## Document segment
════

Ever since I remember traveling, I know I’ve enjoyed it.
Ever since I remember enjoying travel, I have romanticized about it.
Ever since I’ve romanticized about travel, I’ve tried making it a consistent in my life.
And ever since I’ve been able to travel often, I’ve started to learn a little more about myself.

Quickly gaining popularity, for all the right reasons, is a country with perseverance like no other. Vietnam is home to a large number of motorbikes, so much so that crossing a street felt like an adventure sport to me. One of the last to fight a war for independence among 195 countries of the world, it is a land of farmers, workers, intellectuals, youth and soldiers.
I had the fortune of visiting this admirable country for a week and here is what I found out!

Here’s how the itinerary looked:
2 days in Saigon aka Ho Chi Minh (the commercial capital)
1.5 days in DaNang (a beauty by the coast)
1.5 days in Hoi An (lantern town)
2 days on Phu Quoc Islands (blue waters like I’ve never seen before)
(I know I skipped some of the must-go-to provinces and places, but there’s only so much I could see in such little time!)

Did you know, Vietnam is the only country that fought a super power for two whole decades without once folding?
Yep! Apart from the preliminary research that one can do from sitting at home, it is amazing how the country proudly showcases its history, struggles and achievements across museums and preserved strategic locations. The country and its people are nothing short of warm and hospitable. Serving bowls of the world’s healthiest food, they are brewery lovers through and through. As a communist country, there is no official religion but there is always a Church, a Pagoda or a Shrine, in whose beauty you can wallow.
With a blend of Communist and Non-Communist beliefs, the country proudly houses underground bunks and pathways (Cu Chi Tunnels) that were developed to convert their limitations into strategic strength during war. With Mekong river in the South and Red river to the North, Vietnam has very fertile lands and houses a large number of flora and fauna.

════

## Data shown
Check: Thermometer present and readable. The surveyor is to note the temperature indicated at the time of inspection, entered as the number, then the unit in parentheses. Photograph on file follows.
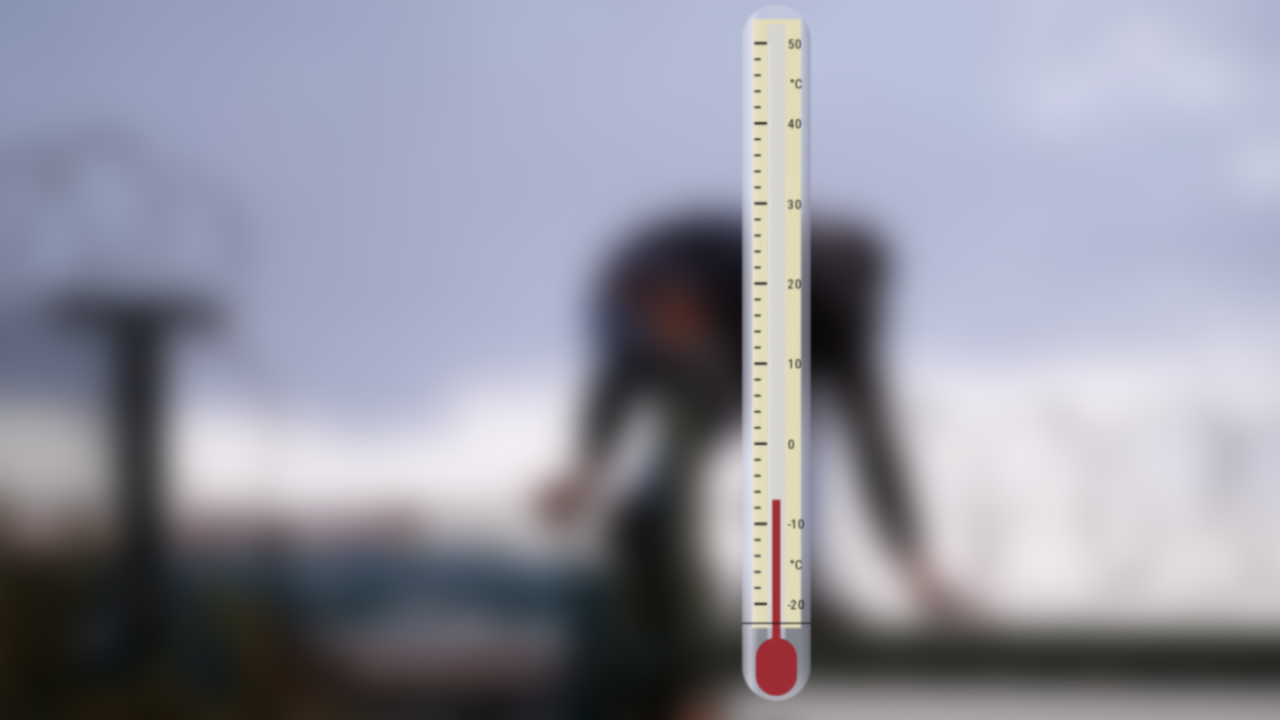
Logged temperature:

════

## Work order 1
Answer these three questions about the Vietnam travel post, using only what it states:
(a) How many days of the itinerary were spent on Phu Quoc Islands?
(b) What name is given to the underground bunks and pathways developed during the war?
(c) Which river lies in the South of Vietnam?
## Work order 2
Turn the paragraph of the Vietnam travel post that begins "Yep! Apart from the preliminary research" into a short bulleted list that keeps its main facts.
## Work order 3
Write the next part of the Vietnam travel post, picking up right after its final sentence.

## Answer box 1
(a) 2 days
(b) The Cu Chi Tunnels
(c) The Mekong river

## Answer box 2
- Beyond what can be researched at home, Vietnam proudly showcases its history, struggles and achievements in museums and preserved strategic locations.
- Its people are warm and hospitable.
- They serve bowls of the world's healthiest food and are brewery lovers.
- As a communist country it has no official religion, yet there is always a Church, a Pagoda or a Shrine whose beauty can be enjoyed.

## Answer box 3
~that’s where I stop with the over whelming fact file~

Lets Talk About The Experience!!

Every time someone has asked me “How was your trip?”, “How did you find the country?”, “Tell me all about your week long getaway to Vietnam!”, etc… I’ve been consistent with some of these:
“I truly under estimated the country for its beauty and everything else that it has to offer.”, “I’m so glad that I got a sneak peak into it before it became an overly crowded tourist destination.”, “I’m in absolute awe with how someone (referring to the entire population) with such great strength and prowess can continue to remain so grounded and simple.”
Well, its true! The flowers look a little extra bright, the fruits and vegetable are a little extra juicy, the people are a little extra nice and the country is a little extra amazing.

The day I was to leave from DaNang and get to Hoi An, I wanted to visit the Marble Mountain, en route. The only issue was that I couldn’t drag my luggage along with me for four hours up a hill, into the caves and under the sun. So I decided to ditch it all in the truck of my taxi apart from a backpack that held my passport, some cash and a bottle of water, and paid him off for the ride thus far. I was a little skeptical and knew I was being extra crazy!
Now fast forward to: 4 hours, a drenched t-shirt, a few scars, dusty knees and elbows, parched throat, drained mobile battery and a gallery full of pictures later… My phone is hanging by the thread for life and it begins to ring!
Its my taxi driver calling to ask me if he should come to pick me up from the coffee house that we had decided upon. He needed 30 minutes to get there and that’s as much I’d need to get down once I started to wrap up. With our wrist watches pre-matched, we met at the point agreed upon and there he was smiling at my sun baked cheeks and my speed of drinking fresh coconut water!
(Some precautions/ safety tips, if you may)

Living with a local in Ho Chi Minh city, I was briefed about the country in general as I was about to step out for my first ever solo travel in the forth coming days. And this is how it went:

  • Always stay hydrated
  • Do not second guess the street food, if the spot is crowded you should try it
  • Avoid carrying your belongings in your land as snatching is a possibility (thank God for pockets :P)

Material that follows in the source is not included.